Remembering the Dead
Photo courtesy of Kumanan
As a Catholic, I start November with All Souls Day remembering our departed loved ones; as a Tamil, November ends with remembering the Tamil militants who sacrificed their lives for a Tamil homeland.
I was born in Jaffna and survived through Eelam Wars 1 and 2. I witnessed the killing of our villagers by the Indian Peace Keeping Force (IPKF) in 1987 and the Air Force’s bombing of the Navaly church in 1995.
Before I was born, Inpam and Selvam were the first people to be arrested and murdered under Prevention of Terrorist Act. Selvam was a young man married to Inpam’s sister. He was not connected to terrorism but being a brother-in-law, he was also killed.
Before I was born, male students from our village opposed the government. The police raided their houses. Bala was one of those taken into custody and disappeared. Our village men and women joined different militant groups and sacrificed their lives.
As a Tamil, my birth was connected with death. Death became part of my life from a very young age. We slept under concrete slabs to escape the shells. We ran to the temple to escape the gunshots. We hid inside the bunkers to escape bombardment. We left our homes to escape interrogation. Before I reached puberty I was already tired of escaping death. So like other Tamil children, I too dreamt to lay down my life for my people; I believed that might be a meaningful death as a Tamil.
I was seven years old when Thileepan sacrificed his life while making demands from the IPKF with a hunger strike. We children placed his photo on the street and offered some flowers and lit a candle for him. From a very young age, I remembered our fallen fighters with pride. As Tamils we believed that sacrificing our lives for our land was the highest form of death, which brought pride to our families.
I was 10 years old when one of our relatives, Captain Charley, was killed. He was an artist and poet. His funeral was the only funeral I have attended with honour and pride. His body was garlanded with flowers. A band played at his funeral. His body was at the Kopay cemetery, which was later bulldozed and replaced with an Army camp.
November 21 to 28 was a week of memorials held to remember the fighters. The streets were decorated with red and yellow flags with special slogans. Loudspeakers echoed military songs. Decorated vehicles and tents carried photos of combatants. At midnight of November 27, oil lamps were lit. The memorial week ended with a speech by LTTE leader Velupillai Prabakaran.
In 2017 I had the opportunity to attend the commemoration day in front of the demolished Kopay cemetery and the Army camp. It was a heart moving event. Red and yellow balloons carried a burning lamp to the sky.
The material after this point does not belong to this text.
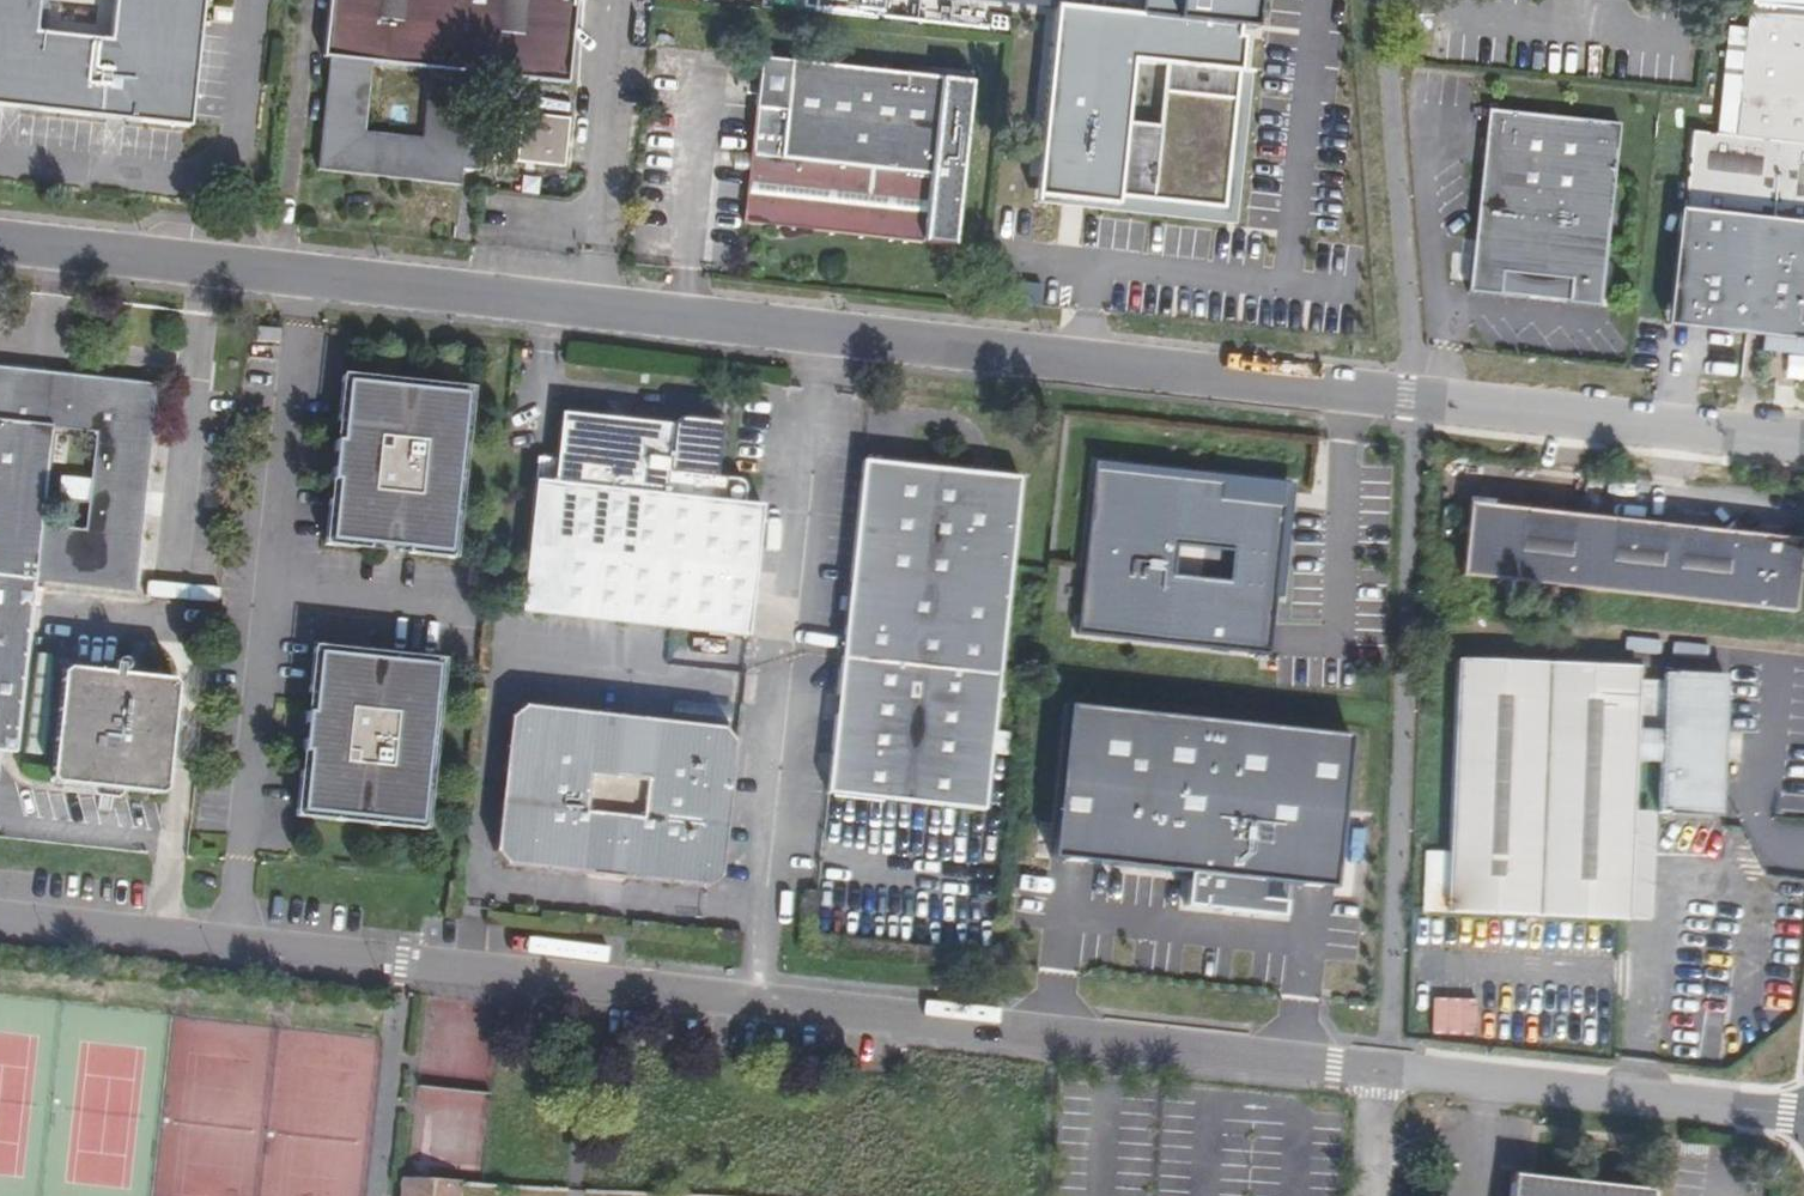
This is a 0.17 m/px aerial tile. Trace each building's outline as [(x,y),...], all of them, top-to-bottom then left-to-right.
[(191,125),(205,0),(0,0),(0,103),(191,125)] [(481,145),(464,144),(472,72),(564,82),(572,0),(330,0),(324,57),(328,57),(316,171),(460,186),(462,169),(478,170),(481,145)] [(1051,6),(1048,42),(1053,49),(1047,53),(1040,167),(1036,202),(1117,213),(1233,228),(1251,74),(1237,73),(1244,27),(1261,28),(1264,0),(999,0),(1051,6)] [(1803,11),(1803,0),(1751,0),(1750,5),(1803,11)] [(1750,5),(1740,100),(1803,108),(1803,11),(1750,5)] [(938,80),(791,65),(787,111),(755,107),(743,225),(923,242),(938,80)] [(1483,110),(1486,79),(1418,73),(1414,107),(1470,114),(1471,108),(1483,110)] [(1740,100),(1723,98),(1719,135),(1695,133),(1686,212),(1674,314),(1740,321),(1749,314),(1764,314),(1764,332),(1803,335),(1803,108),(1740,100)] [(1600,305),(1621,125),(1490,110),(1469,291),(1500,295),(1503,272),(1571,279),(1569,303),(1600,305)] [(562,166),(566,119),(521,116),(517,162),(562,166)] [(1764,332),(1764,314),(1749,314),(1740,321),(1674,314),(1686,212),(1679,211),(1666,325),(1803,340),(1803,335),(1764,332)] [(14,749),(32,578),(130,588),(151,380),(0,365),(0,747),(14,749)] [(468,387),(342,372),(336,418),(343,419),(340,437),(335,436),(331,475),(336,476),(334,498),(328,497),(323,540),(367,545),(368,540),(401,543),(401,550),(448,555),(468,387)] [(671,425),(565,413),(561,452),(556,458),(540,456),(522,611),(746,635),(759,505),(742,503),(744,485),(730,476),(714,475),(719,420),(684,416),(671,425)] [(1285,471),(1087,446),(1064,625),(1262,650),(1285,471)] [(1019,478),(862,460),(825,795),(982,812),(1019,478)] [(1598,487),(1599,468),(1588,469),(1587,485),(1598,487)] [(1463,575),(1794,612),(1801,541),(1469,505),(1463,575)] [(357,647),(312,642),(307,688),(312,688),(309,711),(303,710),(299,744),(304,745),(302,767),(296,767),(291,812),(417,825),(435,656),(393,652),(393,659),(356,655),(357,647)] [(1447,913),(1628,920),(1632,811),(1636,766),(1660,769),(1658,814),(1719,815),(1723,753),(1723,737),(1725,677),(1664,674),(1661,733),(1635,732),(1637,667),(1457,659),(1447,913)] [(165,678),(69,668),(60,676),(47,775),(54,785),(155,794),(163,787),(174,688),(165,678)] [(1347,738),(1067,707),(1050,859),(1330,890),(1347,738)] [(718,731),(526,712),(514,724),(498,854),(514,874),(702,892),(722,877),(735,749),(718,731)] [(1745,738),(1723,737),(1723,753),(1743,755),(1745,738)] [(1632,811),(1628,920),(1650,920),(1653,812),(1632,811)] [(1655,1191),(1513,1174),(1510,1195),(1654,1195),(1655,1191)] [(405,1178),(404,1195),(456,1195),(457,1180),(405,1178)]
Seeing Tamil men crying in public surprised me.
I also attended the commemoration event at the Jaffna University. In 1996 we had moved to Colombo and made it our home. I never heard or sang any Tamil liberation songs since that day. For the first time in almost 20 years, when I heard the songs I once sang, tears rolled from my eyes. I couldn’t hide my emotions. Sadness grabbed my heart. I cried for the fighters who were sons, daughters, brothers and sisters.
I mourned those who had sacrificed their lives for the liberation of the Tamil homeland. None of us came into this world with a gun. But our circumstances made us carry a gun. I hope that one day the world will forgive them for their terrorist acts and show mercy on their loved ones who still grieve for their loss. May we hope that through the compassion taught by Lord Buddha, the wounds of terrorism will be healed.
I remember all the lost lives during the war. May they all rest in peace. May they all attain Nirvana.